A motorbike rider rides past the gate of the faculties of Chaori Solar Energy Science & Technology Co. in Shanghai on March 8, 2014. (AFP)
China has just experienced its first default in the corporate bond market. China's Shanghai Chaori Solar Energy Science & Technology Co. announced last week that it could not meet its interest payment obligations on a 1 billion yuan corporate bond issued in 2012..
The Chinese bond market has reacted calmly. Many analysts and commentators hail this default as a watershed event in China’s long march to become a fully-fledged market economy. But companies default on their debts all the time around the world, so why is Chaori’s default such a historic event?
The country’s public bond market started trading in the early 1990’s and it has already grown to be the fourth largest globally. Credit rating agency, Standard & Poor’s, estimates China’s corporate debt could hit US$13.8 trillion, surpassing the US as the world’s largest.
Despite the rapid accumulation of debt and the worsening economic situation in China, the country did not experience any defaults until last week. The lack of defaults in China is not just due to the sterling performance of the economy but also to the existence of an implicit policy of support from Chinese state-owned banks, which are the largest buyers of corporate bonds.
Chinese governments -- especially local ones -- have shown a willingness to come to the aid of companies that are under debt distress in order to avoid potential disruptions to the debt market. In fact, Chaori, like many other struggling solar-equipment makers, has been under financial pressure for several years now.
It narrowly avoided a default in early 2013 when the local government stepped in to help the company to roll over debts. The interventionist policy from the government has been under heavy criticism for many years. The visible hands of the government are muddying the water of the corporate bond market, creating a huge amount of moral hazard in the Chinese financial system.
“If the moral hazard in the financial sector is left unchecked, there is a risk it will lead to a widespread under-pricing of risky assets and over investment in non-viable projects that could take on systematic proportions,” said Paul Gruenwald, Standard & Poor’s Asia-Pacific chief economist.
The alternative is for the government to refrain from intervening and allow some risky wealth management products and bonds to fail. That will demonstrate that the products aren’t guaranteed, which then allows for better resource allocation and repricing to better reflect the risk levels.
It was only a month ago that Chinese local governments and big state-owned commercial banks orchestrated the rescue of a failing 3 billion yuan trust product linked to a coal project. Many market analysts and commentators derided the government for the rescue, saying it had missed a golden opportunity to teach investors a lesson in moral hazard.

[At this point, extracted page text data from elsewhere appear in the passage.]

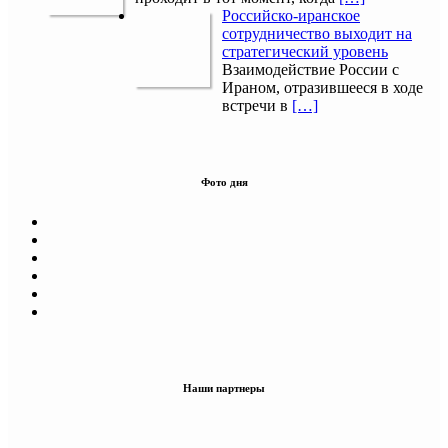
Российско-иранское
сотрудничество выходит на
стратегический уровень
Взаимодействие России с
Ираном, отразившееся в ходе
встречи в
[…]
Фото дня
Наши партнеры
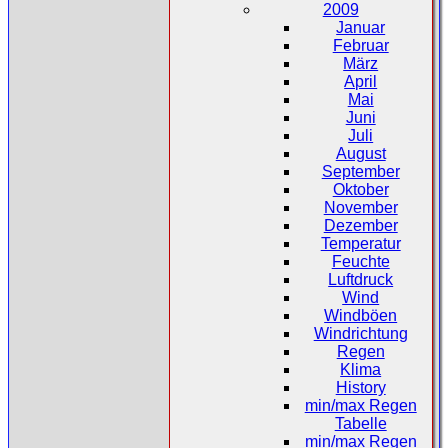
2009
Januar
Februar
März
April
Mai
Juni
Juli
August
September
Oktober
November
Dezember
Temperatur
Feuchte
Luftdruck
Wind
Windböen
Windrichtung
Regen
Klima
History
min/max Regen
Tabelle
min/max Regen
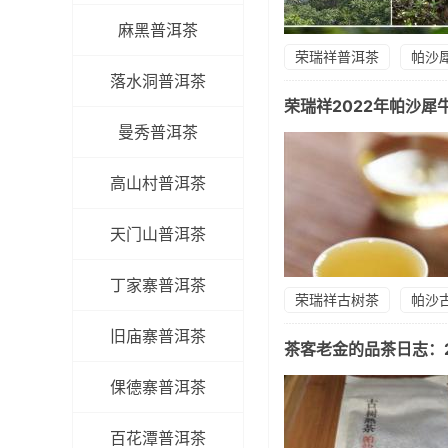
麻黑普洱茶
荣瑞祥普洱茶
帕沙
落水洞普洱茶
荣瑞祥2022年帕沙
曼秀普洱茶
高山村普洱茶
天门山普洱茶
丁家寨普洱茶
荣瑞祥古树茶
帕沙
旧庙寨普洱茶
茶客老金的品茶日志：
倮德寨普洱茶
百花潭普洱茶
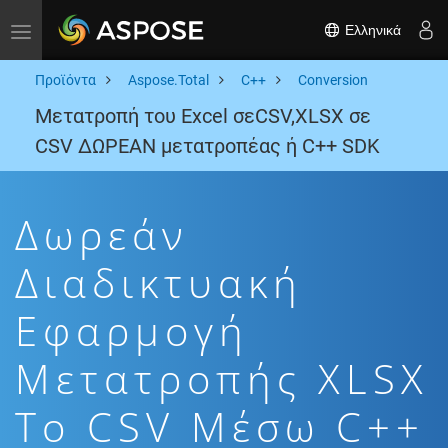
Ελληνικά
Toggle navigation
Προϊόντα
Aspose.Total
C++
Conversion
Μετατροπή του Excel σεCSV,XLSX σε
CSV ΔΩΡΕΑΝ μετατροπέας ή C++ SDK
Δωρεάν
Διαδικτυακή
Εφαρμογή
Μετατροπής XLSX
To CSV Μέσω C++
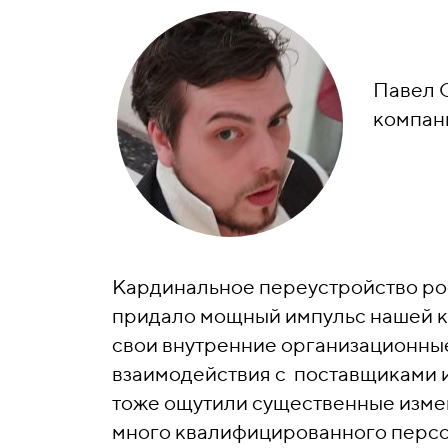
Павел 
компан
Кардинальное переустройство ро
придало мощный импульс нашей к
свои внутренние организационны
взаимодействия с поставщиками и
тоже ощутили существенные изме
много квалифицированного персо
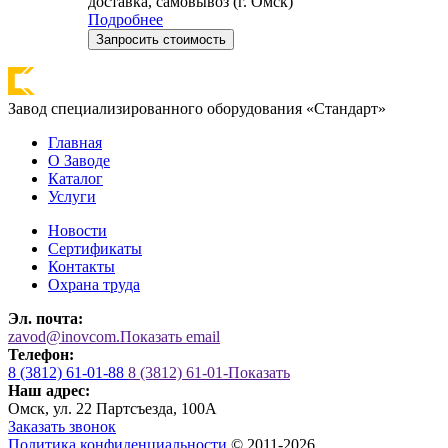
доставка, самовывоз (г. Омск)
Подробнее
Запросить стоимость
Завод специализированного оборудования «Стандарт»
Главная
О Заводе
Каталог
Услуги
Новости
Сертификаты
Контакты
Охрана труда
Эл. почта:
zavod@inovcom.
Показать email
Телефон:
8 (3812) 61-01-88
8 (3812) 61-01-
Показать
Наш адрес:
Омск, ул. 22 Партсъезда, 100А
Заказать звонок
Политика конфиденциальности
© 2011-2026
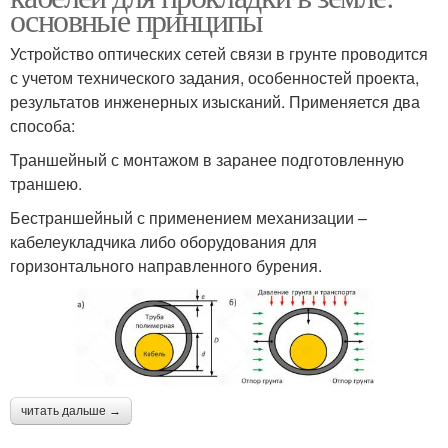
основные принципы
Устройство оптических сетей связи в грунте проводится
с учетом технического задания, особенностей проекта,
результатов инженерных изысканий. Применяется два
способа:
Траншейный с монтажом в заранее подготовленную
траншею.
Бестраншейный с применением механизации –
кабелеукладчика либо оборудования для
горизонтального направленного бурения.
читать дальше →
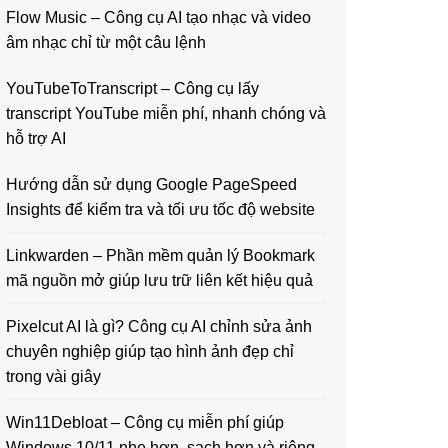
Flow Music – Công cụ AI tạo nhạc và video
âm nhạc chỉ từ một câu lệnh
YouTubeToTranscript – Công cụ lấy
transcript YouTube miễn phí, nhanh chóng và
hỗ trợ AI
Hướng dẫn sử dụng Google PageSpeed
Insights để kiểm tra và tối ưu tốc độ website
Linkwarden – Phần mềm quản lý Bookmark
mã nguồn mở giúp lưu trữ liên kết hiệu quả
Pixelcut AI là gì? Công cụ AI chỉnh sửa ảnh
chuyên nghiệp giúp tạo hình ảnh đẹp chỉ
trong vài giây
Win11Debloat – Công cụ miễn phí giúp
Windows 10/11 nhẹ hơn, sạch hơn và riêng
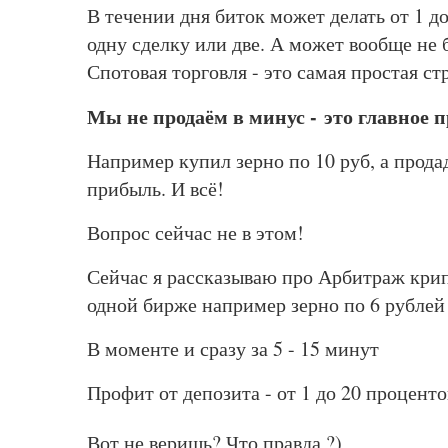
В течении дня биток может делать от 1 д
одну сделку или две. А может вообще не 
Спотовая торговля - это самая простая с
Мы не продаём в минус - это главное 
Например купил зерно по 10 руб, а прод
прибыль. И всё!
Вопрос сейчас не в этом!
Сейчас я рассказываю про Арбитраж крипт
одной бирже например зерно по 6 рублей 
В моменте и сразу за 5 - 15 минут
Профит от депозита - от 1 до 20 проценто
Вот не веришь? Что правда ?)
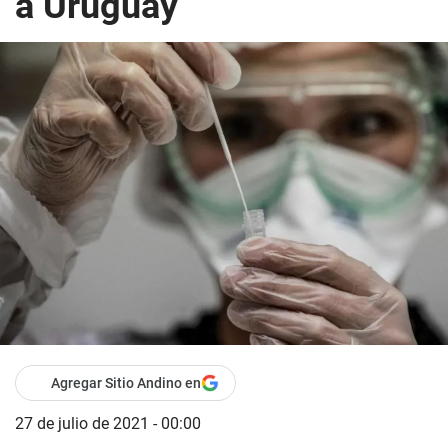
a Uruguay
Agregar Sitio Andino en
27 de julio de 2021 - 00:00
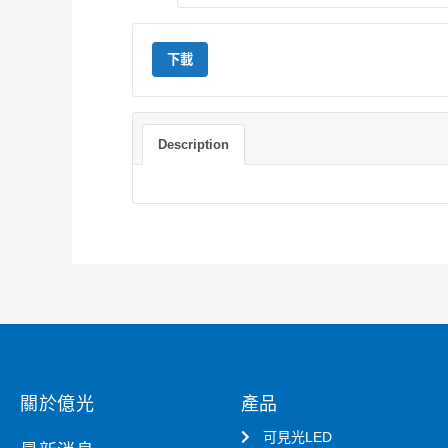
下載
Description
關於億光
產品
可見光LED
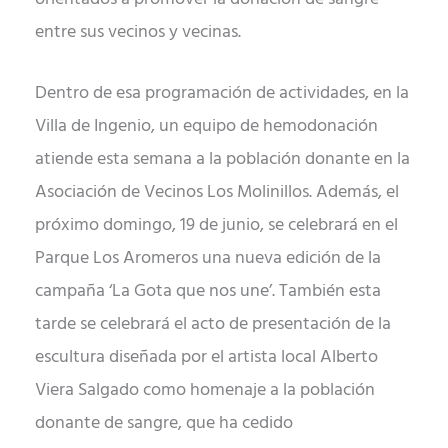
entre sus vecinos y vecinas.
Dentro de esa programación de actividades, en la
Villa de Ingenio, un equipo de hemodonación
atiende esta semana a la población donante en la
Asociación de Vecinos Los Molinillos. Además, el
próximo domingo, 19 de junio, se celebrará en el
Parque Los Aromeros una nueva edición de la
campaña ‘La Gota que nos une’. También esta
tarde se celebrará el acto de presentación de la
escultura diseñada por el artista local Alberto
Viera Salgado como homenaje a la población
donante de sangre, que ha cedido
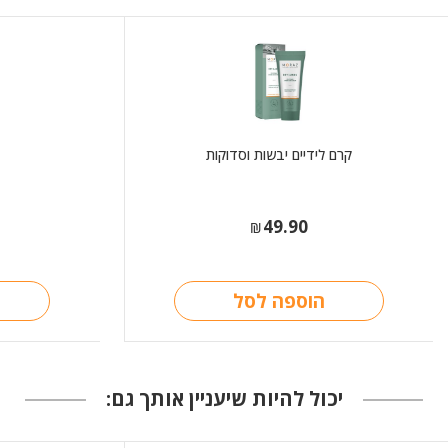
קרם לידיים יבשות וסדוקות
49.90
₪
הוספה לסל
יכול להיות שיעניין אותך גם:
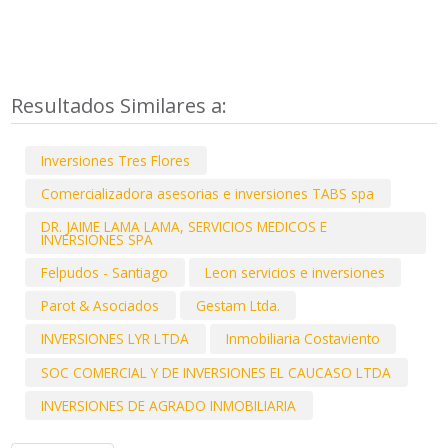
Resultados Similares a:
Inversiones Tres Flores
Comercializadora asesorias e inversiones TABS spa
DR. JAIME LAMA LAMA, SERVICIOS MEDICOS E
INVERSIONES SPA
Felpudos - Santiago
Leon servicios e inversiones
Parot & Asociados
Gestam Ltda.
INVERSIONES LYR LTDA
Inmobiliaria Costaviento
SOC COMERCIAL Y DE INVERSIONES EL CAUCASO LTDA
INVERSIONES DE AGRADO INMOBILIARIA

Shortly after the rescue, Business Spectator interviewed the chairman of the China Construction Bank (CCB), Wang Hongzhang, one of the country’s most powerful bankers, who said failing companies needed to meet certain conditions and standards before they were allowed to default.

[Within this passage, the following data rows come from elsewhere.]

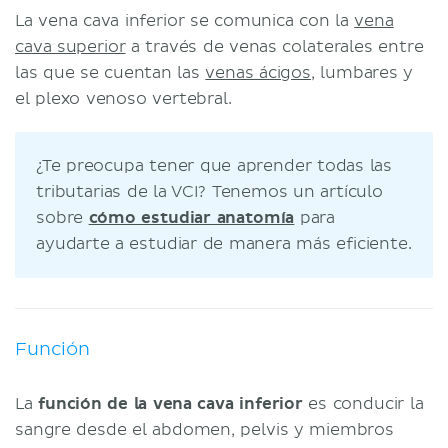
La vena cava inferior se comunica con la
vena
cava superior
a través de venas colaterales entre
las que se cuentan las
venas ácigos
, lumbares y
el plexo venoso vertebral.
¿Te preocupa tener que aprender todas las
tributarias de la VCI? Tenemos un artículo
sobre
cómo estudiar anatomía
para
ayudarte a estudiar de manera más eficiente.
Función
La
función de la vena cava inferior
es conducir la
sangre desde el abdomen, pelvis y miembros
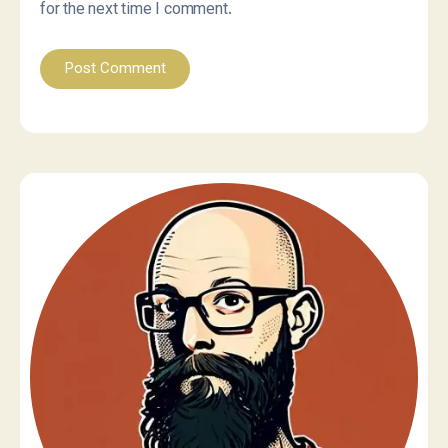
for the next time I comment.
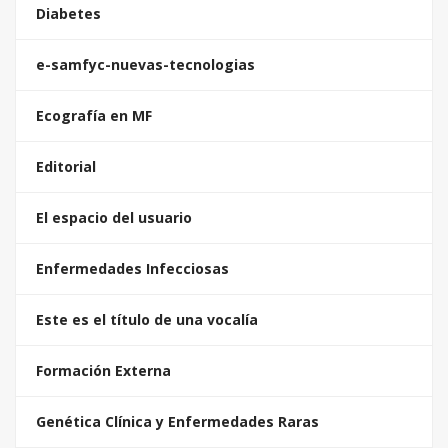
Diabetes
e-samfyc-nuevas-tecnologias
Ecografía en MF
Editorial
El espacio del usuario
Enfermedades Infecciosas
Este es el título de una vocalía
Formación Externa
Genética Clínica y Enfermedades Raras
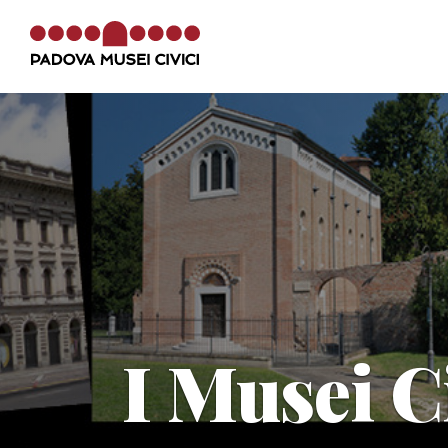
La Cappella di Giotto
Info e contatti
MEB
I Musei C
La
Cappella degli Scrovegni
fa parte 
circuito
Padova Musei Civici
, la rete de
Musei e Biblioteche di Padova.
Vai al sito Padova Musei Civici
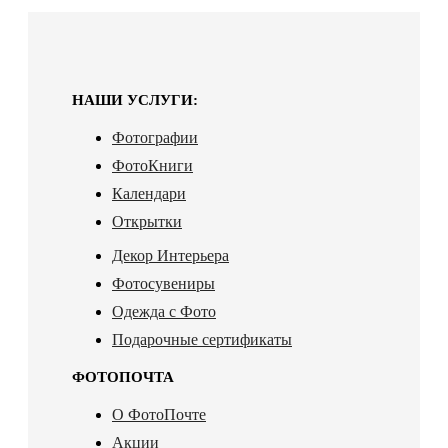
НАШИ УСЛУГИ:
Фотографии
ФотоКниги
Календари
Открытки
Декор Интерьера
Фотосувениры
Одежда с Фото
Подарочные сертификаты
ФОТОПОЧТА
О ФотоПочте
Акции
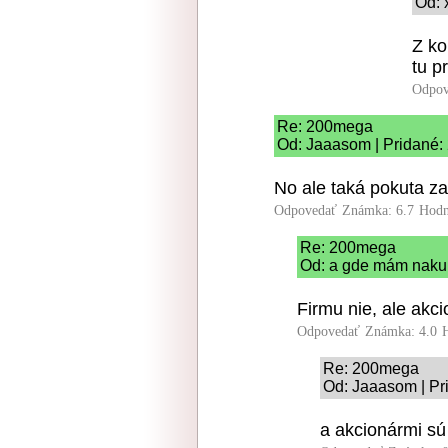
Od: 
Z ko
tu p
Odpov
Re: 200mega
Od: Jaaasom | Pridané:
No ale taká pokuta zab
Odpovedať
Známka: 6.7
Hodn
Re: 200mega
Od: a gde mám nakup
Firmu nie, ale akci
Odpovedať
Známka: 4.0
Re: 200mega
Od: Jaaasom | Pr
a akcionármi sú 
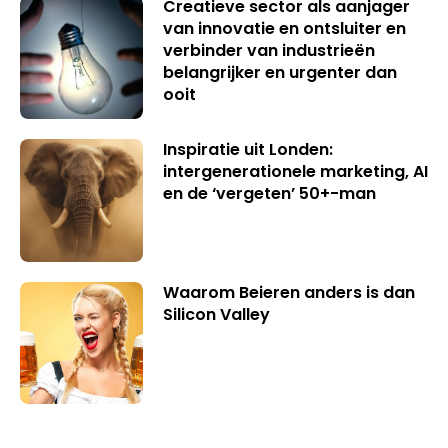
Creatieve sector als aanjager
van innovatie en ontsluiter en
verbinder van industrieën
belangrijker en urgenter dan
ooit
Inspiratie uit Londen:
intergenerationele marketing, AI
en de ‘vergeten’ 50+-man
Waarom Beieren anders is dan
Silicon Valley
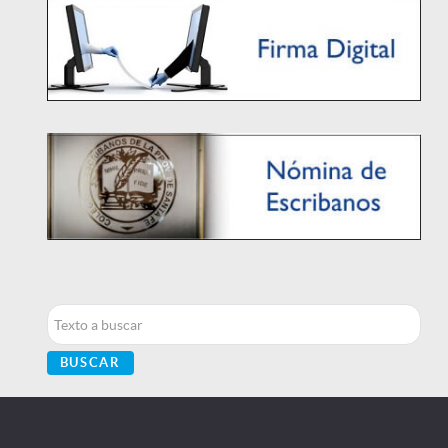
Buscar...
BUSCAR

It seems Chaori has met those conditions and the Construction Bank of China is one of two major underwriters for Chaori’s debt. The company is part of the struggling solar energy industry that has been suffering from massive over-capacity issues and Beijing has made it clear that it wants to clamp down on aimless expansion of production in sectors like solar panels, steels, cement and shipbuilding.
The fact that the government and banks, including CITIC and CCB, two of the most powerful banks in the country, have chosen to let Chaori default is a strong signal that Beijing is willing to address the problem of moral hazard and end the implicit state guarantee for financially-distressed and commercially-unviable borrowers.
This move will impose more market discipline on lenders and investors who have been blasé about the risks involved in many bonds and financial products due to the implicit state guarantee. Chinese bond market analysts are predicting investors’ flight to high-quality investment products like bank debts and higher funding costs for smaller and medium sized companies.
Many Chinese and foreign analysts regard the move as a positive step in the right direction. Deutsche Bank believes the new policy direction will lead to a healthier corporate bond market and Standard & Poor’s thinks this landmark event will make lenders and investors more disciplined.
However, there are others who think this is the beginning of the unravelling of China’s debt market. Bank of America Merrill Lynch thinks Chaori’s default is China’s Bear Stearns moment.
“We doubt that the financial system in China will experience a liquidity crunch immediately because of this default but we think the chain reaction will probably start. In the US, it took about a year to reach the Lehman stage when the market panicked and the shadow banking froze. We assess that it may take less time in China as the market here is less transparent,” says Andrew Peck from the bank’s global research team.
A previous version of this article incorrectly stated forecasts for China’s corporate debt as US$13.8 billion.